At the 2018 Joint Workshop on Machine Learning for Music at ICML, I delivered my talk “How Stuff Works: LSTM Model of Folk Music Transcriptions.” Here are my slides: Sturm_ICML2018
While I don’t yet have a complete picture of how this folk-rnn model is working, my talk illuminated a bit more about the workings of its first LSTM layer. In particular, we see that the gates of this layer (before nonlinearities) are mapping the input into different subspaces depending on the type of token (made possible by choosing the number of LSTM units in this layer to be approximately four times the number of vocabulary elements). We also find some neat emergent behaviours at the first layer, such as its similar treatment of octave pitches and enharmonics. We also see each gate is using information fused from the other three gates in the layer’s hidden state (from the previous time step). The next challenge that lies ahead now is figuring out how to talk about these things considering the nonlinearities (each a one-to-one mapping).

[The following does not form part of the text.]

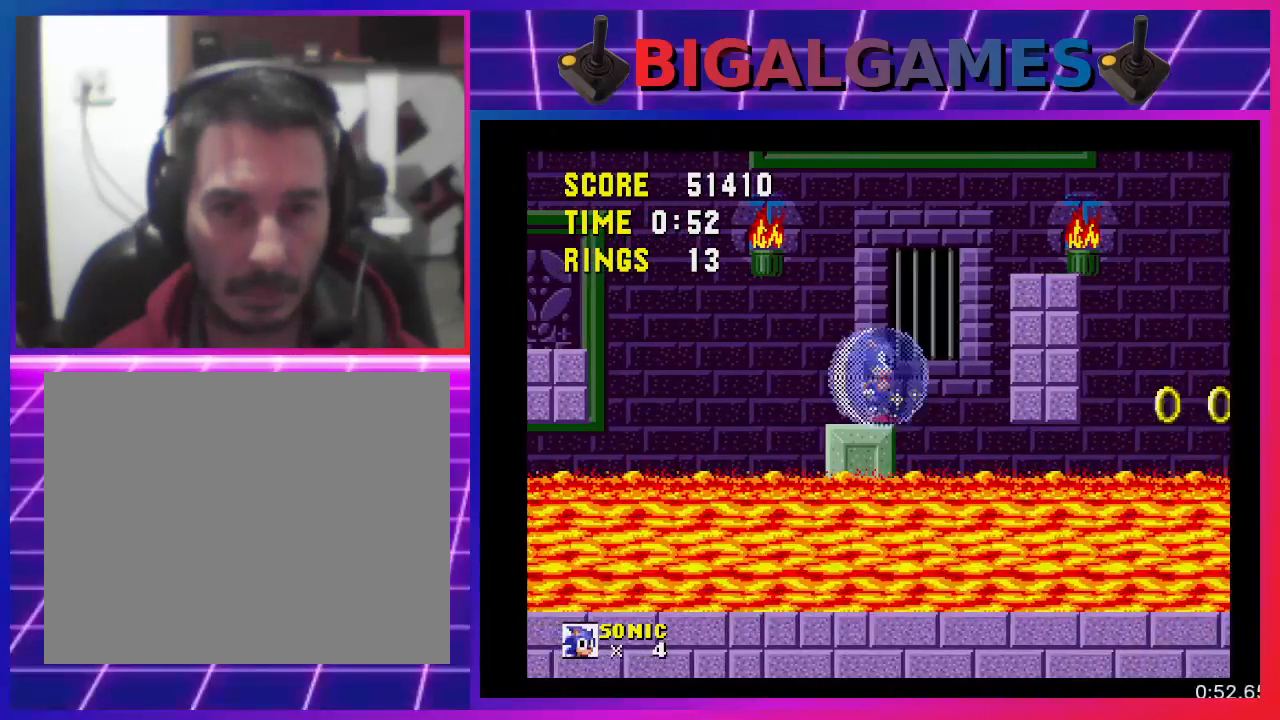
{"buttons": ["CROSS", "DPAD_RIGHT"], "events": [[233, "DPAD_RIGHT", "down"], [333, "CROSS", "down"]]}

Then we can move to interpret the second and third LSTM layers. And finally we can link this with our understanding of the softmax layer, described in my paper, “What do these 5,599,881 parameters mean? An analysis of a specific LSTM music transcription model, starting with the 70,281 parameters of the softmax layer” presented at MuMe 2018. (The slides for that talk are here: Sturm_MuMe2018.)
In general, this workshop was excellent! There was a nice selection of talks and posters addressing problems with music data in either symbolic and acoustic domains, or both tied together. The results of the deep singing voice synthesis work of Gómez et al. and Cheng-Wei et al. are very impressive. Plus Gómez took time to highlight ethical issues surrounding such work, as well as the pursuit of research in general. Also, the generated piano music samples of Huang et al. (symbolic) are simply amazing. Have a listen here. The happy hour concluding the workshop was as intellectually stimulating as the rest of the day! Thanks to Pandora for facilitating this event, and big kudos to the orgainsers, especially Erik Schmidt and José Iñesta for running the event.